I was working through the book Pythonic Application Architecture Patterns and ran into an issue that took me a while to figure out. Turned out it had to do with mutable defaults in dataclass
.
PyCharm always warns me about mutable defaults when I put things like
def my_function(x=[]):
...
but I didn’t know why. It got me this time.
My issue
In the code snippet used in chapter 1 of the book, there is a Batch
object:
class Batch:
def __init__(
self, ref: str, sku: str, qty: int, eta: Optional[date]
):
self.ref = ref
self.sku = sku
self.qty = qty
self.eta = eta
self._allocations = set() # type: Set[OrderLine]
I decided to be cute and used dataclass
instead to define Batch
:
@dataclass
class Batch:
ref: str
sku: str
qty: int
eta: date = None
_allocations: set()
But when I run the tests,
def test_prefers_earlier_batches():
earliest = Batch("speedy-batch", "MINIMALIST-SPOON", 100, eta=today)
latest = Batch("slow-batch", "MINIMALIST-SPOON", 100, eta=later)

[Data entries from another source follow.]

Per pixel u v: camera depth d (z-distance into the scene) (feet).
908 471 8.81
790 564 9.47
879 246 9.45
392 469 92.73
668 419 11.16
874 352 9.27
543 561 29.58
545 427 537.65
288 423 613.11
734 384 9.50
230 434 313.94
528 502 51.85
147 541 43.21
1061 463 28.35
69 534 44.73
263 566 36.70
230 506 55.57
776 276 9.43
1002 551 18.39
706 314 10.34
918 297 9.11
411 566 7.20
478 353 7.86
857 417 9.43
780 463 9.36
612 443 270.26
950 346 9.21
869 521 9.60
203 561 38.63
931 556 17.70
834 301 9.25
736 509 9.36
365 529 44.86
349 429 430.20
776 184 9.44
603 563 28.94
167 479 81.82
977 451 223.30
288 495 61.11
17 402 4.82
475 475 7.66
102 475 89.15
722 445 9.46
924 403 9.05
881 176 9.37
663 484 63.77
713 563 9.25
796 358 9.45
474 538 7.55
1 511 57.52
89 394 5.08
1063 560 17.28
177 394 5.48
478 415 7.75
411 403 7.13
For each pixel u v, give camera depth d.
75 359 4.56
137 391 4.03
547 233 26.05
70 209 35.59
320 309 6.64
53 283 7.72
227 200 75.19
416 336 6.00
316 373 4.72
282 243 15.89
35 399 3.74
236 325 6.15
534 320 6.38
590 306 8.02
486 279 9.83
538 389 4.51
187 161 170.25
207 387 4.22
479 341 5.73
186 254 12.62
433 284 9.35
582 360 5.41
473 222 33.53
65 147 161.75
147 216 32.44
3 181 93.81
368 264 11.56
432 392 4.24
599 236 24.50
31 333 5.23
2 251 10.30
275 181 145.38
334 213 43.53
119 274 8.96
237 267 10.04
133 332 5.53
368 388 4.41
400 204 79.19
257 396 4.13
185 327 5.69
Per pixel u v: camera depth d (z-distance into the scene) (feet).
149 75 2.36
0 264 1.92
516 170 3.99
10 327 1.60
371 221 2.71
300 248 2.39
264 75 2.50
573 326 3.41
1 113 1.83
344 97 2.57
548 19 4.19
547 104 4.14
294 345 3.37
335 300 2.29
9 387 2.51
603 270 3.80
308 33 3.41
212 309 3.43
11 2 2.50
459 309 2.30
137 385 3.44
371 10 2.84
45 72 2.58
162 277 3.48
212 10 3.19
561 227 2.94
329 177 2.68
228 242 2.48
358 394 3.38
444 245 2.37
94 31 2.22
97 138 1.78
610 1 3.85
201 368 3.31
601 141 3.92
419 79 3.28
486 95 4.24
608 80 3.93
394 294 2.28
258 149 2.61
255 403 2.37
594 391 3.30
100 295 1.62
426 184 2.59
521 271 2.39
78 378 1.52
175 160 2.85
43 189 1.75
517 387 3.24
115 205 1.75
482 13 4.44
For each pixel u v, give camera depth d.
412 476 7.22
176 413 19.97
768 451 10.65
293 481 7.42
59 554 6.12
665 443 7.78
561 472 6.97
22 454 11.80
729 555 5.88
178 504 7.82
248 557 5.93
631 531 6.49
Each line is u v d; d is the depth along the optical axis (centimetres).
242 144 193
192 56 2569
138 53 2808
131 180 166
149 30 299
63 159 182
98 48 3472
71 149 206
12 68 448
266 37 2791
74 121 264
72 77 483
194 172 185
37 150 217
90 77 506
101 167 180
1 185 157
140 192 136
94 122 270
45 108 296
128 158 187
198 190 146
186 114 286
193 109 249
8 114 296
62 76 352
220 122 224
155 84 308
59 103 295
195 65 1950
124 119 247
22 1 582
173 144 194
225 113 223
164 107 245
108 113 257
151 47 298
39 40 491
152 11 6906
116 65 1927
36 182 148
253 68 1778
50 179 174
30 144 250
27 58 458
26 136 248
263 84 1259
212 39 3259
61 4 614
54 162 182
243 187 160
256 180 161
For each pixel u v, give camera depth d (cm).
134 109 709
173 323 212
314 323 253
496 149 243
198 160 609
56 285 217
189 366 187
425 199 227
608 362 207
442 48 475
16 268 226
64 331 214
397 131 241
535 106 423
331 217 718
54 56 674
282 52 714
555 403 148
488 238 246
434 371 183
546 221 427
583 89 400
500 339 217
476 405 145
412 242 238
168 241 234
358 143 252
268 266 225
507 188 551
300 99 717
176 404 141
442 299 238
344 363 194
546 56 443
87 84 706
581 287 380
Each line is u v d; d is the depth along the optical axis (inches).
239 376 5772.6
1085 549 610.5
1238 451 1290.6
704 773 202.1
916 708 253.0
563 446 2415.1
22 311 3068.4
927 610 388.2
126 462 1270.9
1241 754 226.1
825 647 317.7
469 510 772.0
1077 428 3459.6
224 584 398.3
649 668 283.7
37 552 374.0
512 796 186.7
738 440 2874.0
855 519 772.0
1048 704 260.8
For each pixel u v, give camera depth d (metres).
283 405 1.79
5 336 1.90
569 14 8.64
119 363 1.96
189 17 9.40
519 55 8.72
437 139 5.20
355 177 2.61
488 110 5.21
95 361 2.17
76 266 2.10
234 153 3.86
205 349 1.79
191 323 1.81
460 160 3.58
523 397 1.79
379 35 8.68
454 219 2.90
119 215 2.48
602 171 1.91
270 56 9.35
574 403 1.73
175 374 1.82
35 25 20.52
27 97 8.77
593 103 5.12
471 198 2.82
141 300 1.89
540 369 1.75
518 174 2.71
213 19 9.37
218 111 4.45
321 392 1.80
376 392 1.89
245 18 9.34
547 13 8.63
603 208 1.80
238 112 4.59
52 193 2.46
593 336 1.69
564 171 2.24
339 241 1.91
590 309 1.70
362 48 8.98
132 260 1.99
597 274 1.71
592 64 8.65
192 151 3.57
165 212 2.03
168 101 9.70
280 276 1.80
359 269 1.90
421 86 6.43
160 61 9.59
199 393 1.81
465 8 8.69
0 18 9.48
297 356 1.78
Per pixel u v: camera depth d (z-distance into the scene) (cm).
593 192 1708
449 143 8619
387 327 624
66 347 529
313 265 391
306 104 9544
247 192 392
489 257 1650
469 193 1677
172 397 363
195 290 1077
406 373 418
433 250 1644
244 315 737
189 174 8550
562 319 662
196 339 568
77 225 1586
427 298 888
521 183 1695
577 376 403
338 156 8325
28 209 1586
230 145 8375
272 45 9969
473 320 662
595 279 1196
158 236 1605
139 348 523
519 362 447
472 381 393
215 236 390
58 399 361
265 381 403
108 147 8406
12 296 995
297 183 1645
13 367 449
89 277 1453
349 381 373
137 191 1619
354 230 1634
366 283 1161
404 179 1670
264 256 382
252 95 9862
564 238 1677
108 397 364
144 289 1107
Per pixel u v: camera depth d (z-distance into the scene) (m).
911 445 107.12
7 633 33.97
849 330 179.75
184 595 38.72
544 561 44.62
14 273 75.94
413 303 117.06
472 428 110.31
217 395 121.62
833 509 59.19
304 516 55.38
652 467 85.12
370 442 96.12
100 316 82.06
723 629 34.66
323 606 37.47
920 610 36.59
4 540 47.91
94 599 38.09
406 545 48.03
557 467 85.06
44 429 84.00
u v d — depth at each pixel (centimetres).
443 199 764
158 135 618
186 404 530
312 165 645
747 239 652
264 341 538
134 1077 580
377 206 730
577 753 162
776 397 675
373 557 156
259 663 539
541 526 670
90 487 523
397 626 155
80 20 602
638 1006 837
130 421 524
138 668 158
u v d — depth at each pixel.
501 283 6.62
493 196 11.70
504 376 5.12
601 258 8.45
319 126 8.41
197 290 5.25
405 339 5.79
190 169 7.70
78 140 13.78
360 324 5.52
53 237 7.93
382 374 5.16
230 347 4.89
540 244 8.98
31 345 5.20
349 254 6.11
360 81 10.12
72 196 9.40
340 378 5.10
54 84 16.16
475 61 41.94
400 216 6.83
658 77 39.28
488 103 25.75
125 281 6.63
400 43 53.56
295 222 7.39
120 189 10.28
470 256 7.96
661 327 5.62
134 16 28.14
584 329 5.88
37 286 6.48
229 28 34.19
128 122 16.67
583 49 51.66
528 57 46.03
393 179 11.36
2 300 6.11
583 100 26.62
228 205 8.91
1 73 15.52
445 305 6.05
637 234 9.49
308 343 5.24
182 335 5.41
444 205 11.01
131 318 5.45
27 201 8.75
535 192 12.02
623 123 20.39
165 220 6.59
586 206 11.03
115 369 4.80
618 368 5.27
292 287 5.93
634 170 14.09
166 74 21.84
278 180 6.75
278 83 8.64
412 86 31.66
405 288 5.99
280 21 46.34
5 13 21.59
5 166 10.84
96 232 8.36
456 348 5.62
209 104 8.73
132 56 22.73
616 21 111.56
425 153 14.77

line = OrderLine("order1", "MINIMALIST-SPOON", 10)
allocate(line, [medium, latest])
assert earliest.available_quantity == 90
assert latest.available_quantity == 100
Both assertions gave me 90?! In other words, my code was modifying latest
when it was not supposed to.
When I run the PyCharm debugger, I found that the latest
instance got modified at the same time as the earliest
. I then change my code to exactly what the book says and it worked. That’s when I figure it could be a mutiple default issue.
What was the issue?
It turned out my Batch
through dataclass
was evaluated to
class Batch:
_allocations = set()
def __init__(
self, ref: str, sku: str, qty: int, eta: Optional[date]
):
self.ref = ref
self.sku = sku
self.qty = qty
self.eta = eta
according to the official doc, so all my instances are sharing the same _allocations
reference in memory!
- The doc: https://docs.python.org/3/library/dataclasses.html#mutable-default-values
How to properly declare the dataclass
Will Gaggioli from Penny University pointed out that I should use the field()
function:
- https://docs.python.org/3/library/dataclasses.html#dataclasses.field
@dataclass
class Batch:
ref: str
sku: str
qty: int
eta: date = None
_allocations: Set = field(default_factory=set)
Bottom line: Read the docs and be careful about using mutable defaults in Python!